Caulking Gaps For Smooth Seams

    Published: 06-16-2009
    Views: 54,476
    Learn how to caulk joints between wood and drywall for a seamless paint job.

    Travis Larson: Hi! I'm Travis Larson. I am an Editor for Family Handyman magazine and today, I'm going to tell you about caulking joints; joints between wood and joints between wood and drywall. It's really important to caulk especially when you're talking about painted trim like this. I'll talk a little bit later when it comes to stained and varnished trim. Even if the room has been painted before and the trim has been painted before, it's really important to go through this step and caulk every single one of those seams.

    Now, I'm going to tell you about how to prepare your caulking tube. A lot of people blow this, but I'm going to show you the right way. It just involves utility knife, and a keen eye, and here is what you do, you cut a little tiny V in the end of the caulk, really small; the smaller the better. If you've got big cracks to fill later on, you can cut a bigger opening. But, do all your small cracks first with this technique. You can see that little tiny hole in the end of that thing. I'll make it just a hair bigger. This arrow, sharp edge is going to get right into that crack and put a real fine bead of caulk, and you have very little cleanup to do.

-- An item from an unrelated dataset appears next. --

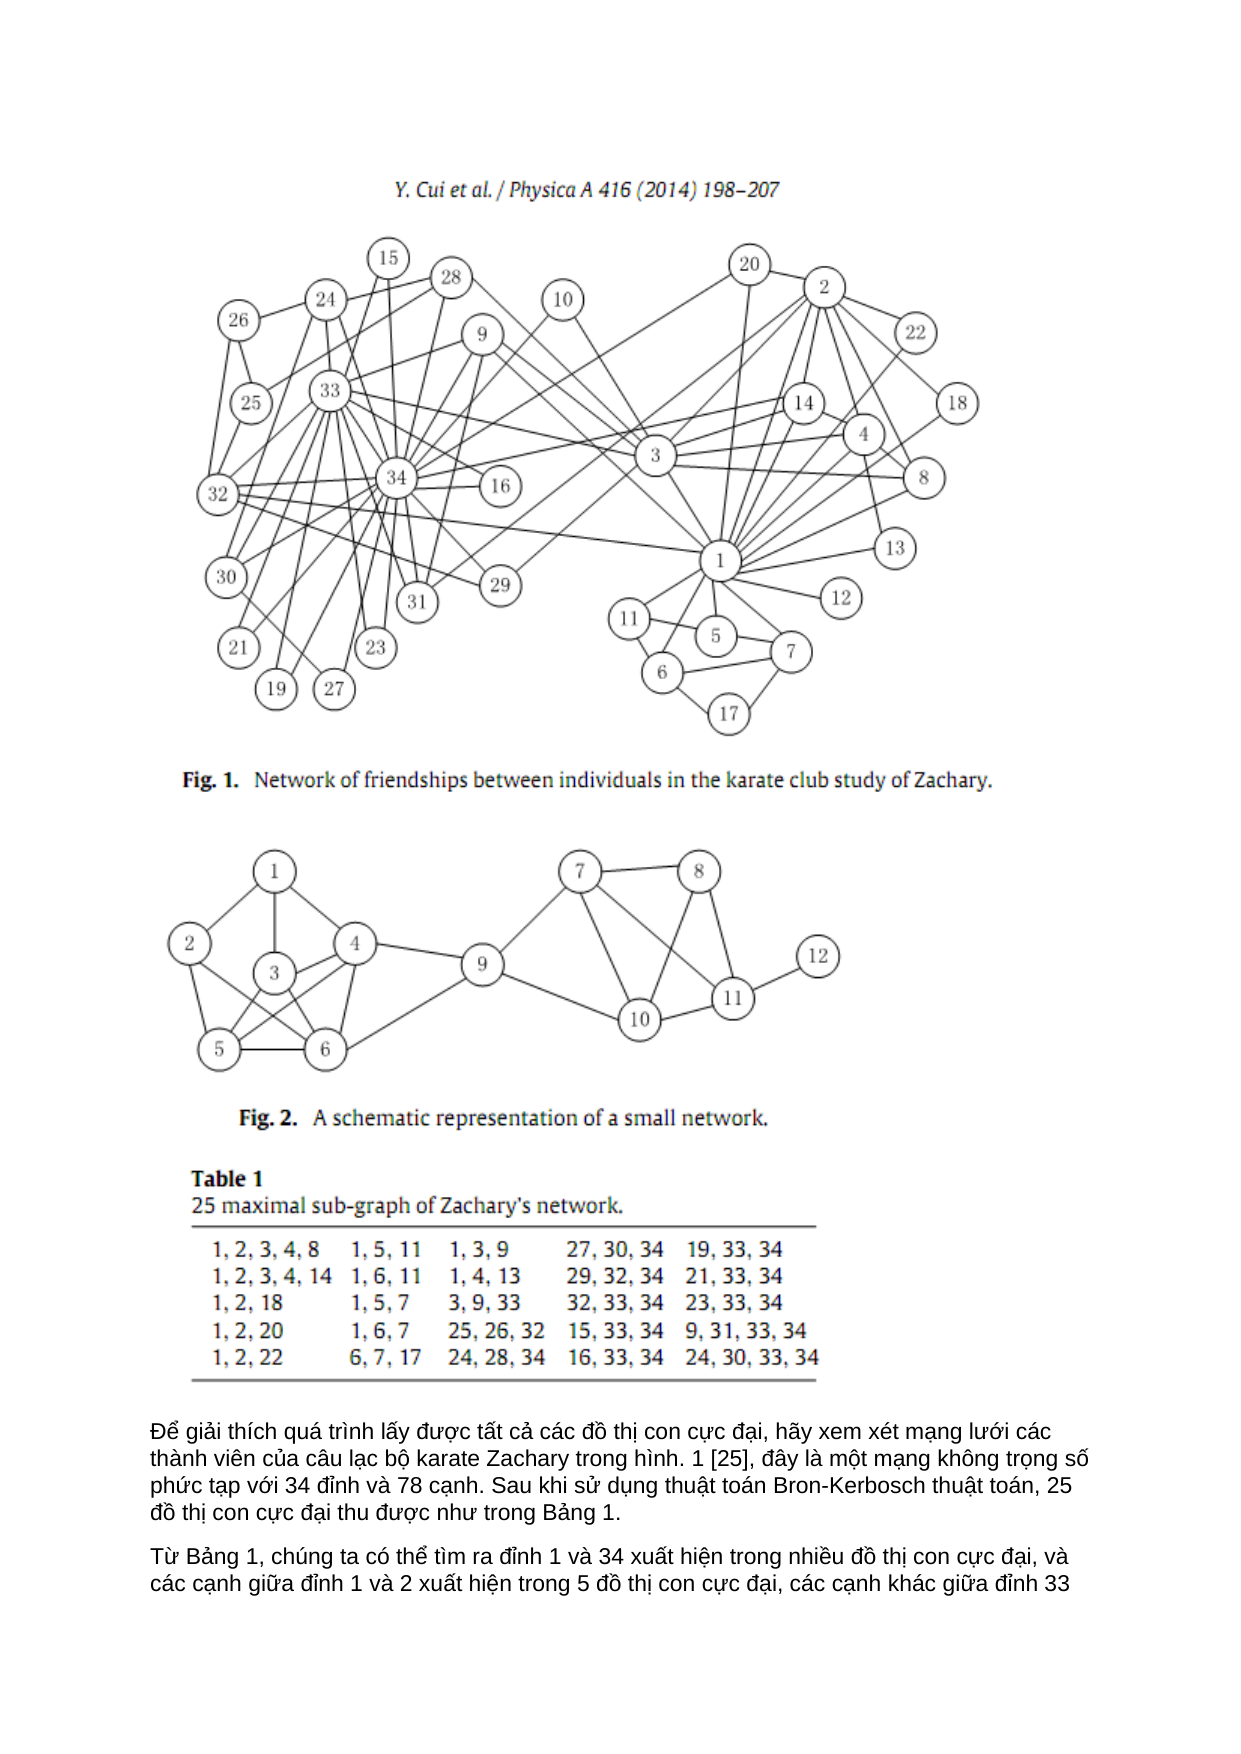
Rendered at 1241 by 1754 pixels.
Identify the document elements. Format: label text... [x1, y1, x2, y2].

    Before I start caulking, I want to give you a little tip. When you're done caulking, and you're going to start wiping off an area, be sure to release, and pull back the plunger, otherwise this thing has some pressure on it, and it's going to keep squirting caulk out, and it's going to get all over the place. You're going to kneel on it, it's going to get on your work. So do that, and before you start caulking each new time, wipe the tip off. So you can see here we've got a big gap here from some lousy carpentry work. We've got a bunch of nail holes that we're going to fill, and we've got gap between the drywall and the top of the base. So I'm going to fill all those areas and then I am going to wipe them down. So let me show you how that works.

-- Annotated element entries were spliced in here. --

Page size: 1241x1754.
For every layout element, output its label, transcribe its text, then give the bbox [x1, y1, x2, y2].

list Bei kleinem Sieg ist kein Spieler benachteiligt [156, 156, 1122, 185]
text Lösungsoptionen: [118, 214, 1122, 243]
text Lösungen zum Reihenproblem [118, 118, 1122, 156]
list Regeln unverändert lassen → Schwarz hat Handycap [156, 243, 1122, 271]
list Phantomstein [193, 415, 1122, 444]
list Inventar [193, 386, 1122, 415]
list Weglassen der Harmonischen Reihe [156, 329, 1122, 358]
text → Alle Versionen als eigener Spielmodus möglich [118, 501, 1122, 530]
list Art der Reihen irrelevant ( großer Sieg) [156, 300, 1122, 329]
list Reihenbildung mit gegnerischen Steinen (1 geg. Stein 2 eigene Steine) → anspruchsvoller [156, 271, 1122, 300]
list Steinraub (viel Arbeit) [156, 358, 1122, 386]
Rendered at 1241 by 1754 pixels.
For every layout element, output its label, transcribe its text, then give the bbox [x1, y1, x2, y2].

    Don't overdo it when you are caulking, you can also go back, and fill spots that need more caulk. So now we're going to do the top of the baseboard and fill the nail holes. You can see that really looks good if you work best. Now, wipe this down. You don't want to caulk too much before wiping because it scratches the skin over and I am going to fill the nail holes. When you've got natural wood trim like this, you don't want to overdo it with the caulk, that's because you've got two completely different surfaces and you don't need to worry about caulking gaps where there aren't any. You just want to look for gaps like this and especially big ones like you will find in corner. There is always a gap in the corner because of all the build-up of drywall mud.

    Now I am going to show you how to caulk around the door, same as a window. You can see that's a real small for me, so I will go on. So I am going to wipe it down, get a real nice smooth joint. Now, we're going to do the inside of the door, really look for these types of areas. They look awful if they are not filled. Now, we're going to do every single one of these seams. So let me show you how that works. Now, we're going to do this seam right here between the casing and the jamb, and then do a wipe down with your wet rag. So have plenty of wet rags on hand because you're going to go through a lot of these doing entire rooms with caulk. So that's how you caulk trim for a neater paint job.